Pour son premier long-métrage, intitulé Great White, le réalisateur Martin Wilson réunit devant sa caméra Katrina Bowden, Aaron Jakubenko, Te Kohe Tuhaka, Tim Kano et Kimie Tsukakoshi. Sorti directement en vidéo, ce thriller se concentre sur une excursion touristique tournant au cauchemar à la suite d’une rencontre avec un requin…

Produit notamment par Michael Robertson, qui avait su insuffler un vent de fraîcheur au genre avec The Reef en 2010, Great White est la nouvelle plongée en date du cinéma australien dans la Sharksploitation. Malheureusement, alors qu’il y avait un certain potentiel pour faire frissonner le public, cette navigation en eaux troubles ne fait pas de vagues, Martin Wilson se contentant de rester à la surface de son sujet, pour une première incursion dans le monde du septième art peu flatteuse.

Certes, il peut parfois s’avérer difficile d’infuser du sang neuf à un domaine aussi codifié que celui des films dit ‘de requins’ mais dans ce cas précis, nous ne pouvons pas dire que beaucoup d’efforts soient faits pour maintenir l’intérêt.
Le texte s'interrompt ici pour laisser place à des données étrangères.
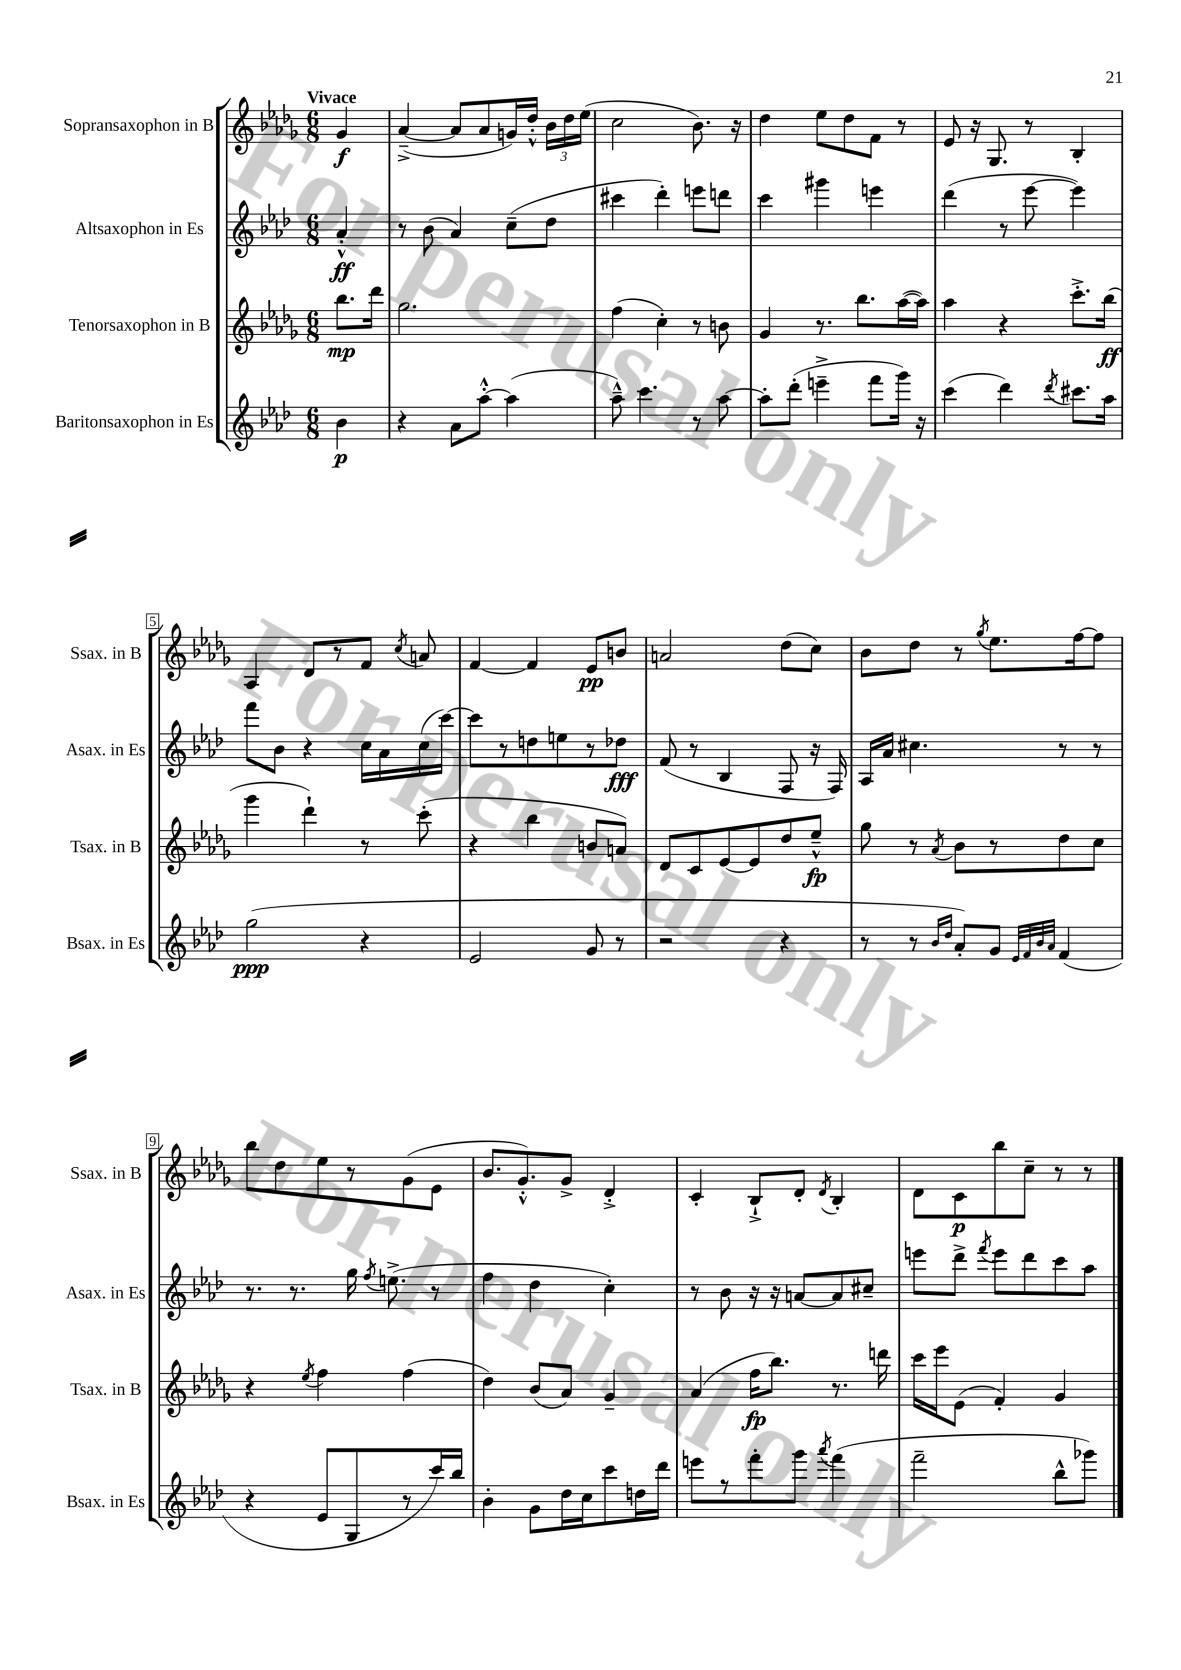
<<
\new StaffGroup <<
\new Staff = "s0" \with { instrumentName = "Sopransaxophon in B" shortInstrumentName = "Ssax. in B" } {
    \clef treble \key des \major \numericTimeSignature \time 6/8 \partial 4 \tempo "Vivace"
    \autoBeamOff ges'4\f |
    aes'4~--->( aes'8[ aes'8 g'16) des''16]-.-^ \tuplet 3/2 { bes'16[ des''16 ees''16]( } |
    c''2 bes'8.) r16 |
    des''4 ees''8[ des''8 f'8] r8 |
    ees'8 r16 ges8. r8 bes4-. |
    aes4 des'8[ r8 f'8] \acciaccatura { c''8 } a'8 |
    f'4~ f'4 ees'8[\pp b'8] |
    a'2 des''8[( c''8]) |
    bes'8[ des''8] r8 \acciaccatura { ges''8 } ees''8.[ f''16~ f''8] |
    bes''8[ des''8 ees''8 r8 ges'8( ees'8] |
    bes'8.[ ges'8.-.-^) ges'8]-> des'4-.-> |
    c'4-. bes8[-!-> des'8]-. \acciaccatura { des'8 } bes4-. |
    des'8[ c'8\p bes''8 c''8]-- r8 r8 \bar "|." |
}
\new Staff = "s1" \with { instrumentName = "Altsaxophon in Es" shortInstrumentName = "Asax. in Es" } {
    \clef treble \key aes \major \numericTimeSignature \time 6/8 \partial 4
    \autoBeamOff aes'4-.-^\ff |
    r8 bes'8( aes'4) c''8[--( des''8] |
    cis'''4 des'''4-.) e'''8[ d'''8] |
    c'''4 gis'''4 e'''4 |
    des'''4( r8 ees'''8~ ees'''4) |
    f'''8[ bes'8] r4 c''16[ aes'16 c''16( c'''16]~) |
    c'''8[ r8 d''8 e''8 r8 des''8]\fff |
    f'8( r8 bes4 f8 r16 f16) |
    aes16[ aes'16] cis''4. r8 r8 |
    r8. r8. g''16 \acciaccatura { f''8 } e''8.->( r8 |
    f''4 des''4 c''4-.) |
    r8 bes'8 r16 r16 a'8[~ a'8 cis''8]-- |
    e'''8[ des'''8]-> \acciaccatura { f'''8 } e'''8[ des'''8 c'''8 aes''8] \bar "|." |
}
\new Staff = "s2" \with { instrumentName = "Tenorsaxophon in B" shortInstrumentName = "Tsax. in B" } {
    \clef treble \key des \major \numericTimeSignature \time 6/8 \partial 4
    \autoBeamOff bes''8.[\mp des'''16] |
    ges''2. |
    f''4( c''4-.) r8 b'8 |
    ges'4 r8. bes''8.[ aes''16~( aes''16]) |
    aes''4 r4 c'''8.[-.-> bes''16]\ff( |
    ges'''4 des'''4-!) r8 c'''8-.( |
    r4 bes''4 b'8[ a'8]) |
    des'8[ c'8 ees'8~ ees'8 des''8 ees''8]---^\fp |
    ges''8 r8 \acciaccatura { aes'8 } bes'8[ r8 des''8 c''8] |
    r4 \acciaccatura { ees''8 } f''4 f''4( |
    des''4) bes'8[( aes'8]) ges'4-- |
    aes'4( f''16[\fp bes''8.]) r8. d'''16 |
    c'''16[ ees'''16 ees'8]( f'4-.) ges'4 \bar "|." |
}
\new Staff = "s3" \with { instrumentName = "Baritonsaxophon in Es" shortInstrumentName = "Bsax. in Es" } {
    \clef treble \key aes \major \numericTimeSignature \time 6/8 \partial 4
    \autoBeamOff bes'4\p |
    r4 aes'8[ aes''8]~-.-^ aes''4( |
    aes''8---^) c'''4. r8 aes''8~ |
    aes''8[-. des'''8]-.( e'''4---> f'''8[ g'''16]) r16 |
    c'''4( des'''4) \acciaccatura { des'''8 } cis'''8.[ aes''16] |
    g''2\ppp( r4 |
    ees'2 g'8 r8 |
    r2 r4 |
    r8 r8 \grace { bes'16[ des''16] } aes'8[-.) g'8] \grace { ees'32[ f'32 bes'32 aes'32] } f'4( |
    r4 ees'8[ g8 r8 c'''16) bes''16] |
    bes'4-. g'8[ des''16 c''16 c'''8 d''16 des'''16] |
    e'''8[ r8 f'''8-. g'''8] \acciaccatura { aes'''8 } f'''4( |
    f'''2-- bes''8[-^ ges'''8]) \bar "|." |
}
>>
>>
\layout { \context { \Score \override BarNumber.stencil = #(make-stencil-boxer 0.1 0.3 ly:text-interface::print) } }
Écrit par Michael Boughen, à qui l’on doit entre autres les scénarios de The Loved Ones et Killer Elite, l’intrigue de Great White ne fait que surfer sur une vague de clichés, pensant que cela suffirer à instaurer un semblant de tension, sauf que la sauce ne prend pas.

Ainsi, nous suivons Kaz et Charlie, un couple tenant un petit tour opérateur proposant des excursions en hydravion. Lors d’un voyage concocté pour deux touristes, ce qui devait être une découverte du paradisiaque récif australien prend une tournure inquiétante alors qu’un cadavre en piteux état est retrouvé en bord de plage, indiquant la plausible présence d’un Grand Blanc dans les parages . En voulant sillonner le périmètre à la recherche d’une possible survivante à cette attaque, notre quintet (nos entrepreneurs sont accompagnés de leur ami et cuisinier Benny), se retrouve face au squale aux dents longues, qui leur fait couler leur moyen de transport.

Livrés à eux-mêmes à bord d’un pneumatique, nos naufragés doivent pagayer pour espérer rejoindre la terre ferme et prier pour ne plus tomber sur le super-prédateur amateur de chaire fraîche. Après une bien longue séquence d’exposition, qui nous présente une galerie de personnages archétypaux et peu attachants, Great White avait le matériel nécessaire pour basculer dans le survival âpre et angoissant mais que nenni ! Tel le clapotis des vagues, le film suit un chemin lancinant, se concentrant davantage sur les chamailleries entre nos victimes que sur les assauts de notre squale, qui se réveille finalement dans un dernier acte où il est en bonne compagnie pour mieux corser les enjeux, aussi faibles soient-ils.

Hélas, malgré ce léger sursaut final, difficile de se laisser emporter par les mésaventures de nos naufragés de la mer, dont on attend avant tout qu’ils passent à la casserole, la palme revenant au personnage incarné par Tim Kano, juste insupportable. Seules Katrina Bowden et Kimie Tsukakoshi gardent la tête hors de l’eau, même si elles doivent composer avec peu. Au niveau de la réalisation, Martin Wislon sait mettre en valeur les décors naturels de l’Australie, en particulier le récif, avec des plans larges qui valent le coup d’œil. Mais cela s’arrête là, le metteur en scène ayant du mal à créer une once de tension, même si l’on doit concéder qu’il doit composer avec un budget de permettant pas des merveilles niveaux effets spéciaux.

Pour son plongeon dans le grand bain du cinéma, Martin Wilson se laisser porter par les flots, livrant avec Great White un film de requins qui ne restera pas dans les annales, malgré quelques tentatives de sortir de sa léthargie ambiante.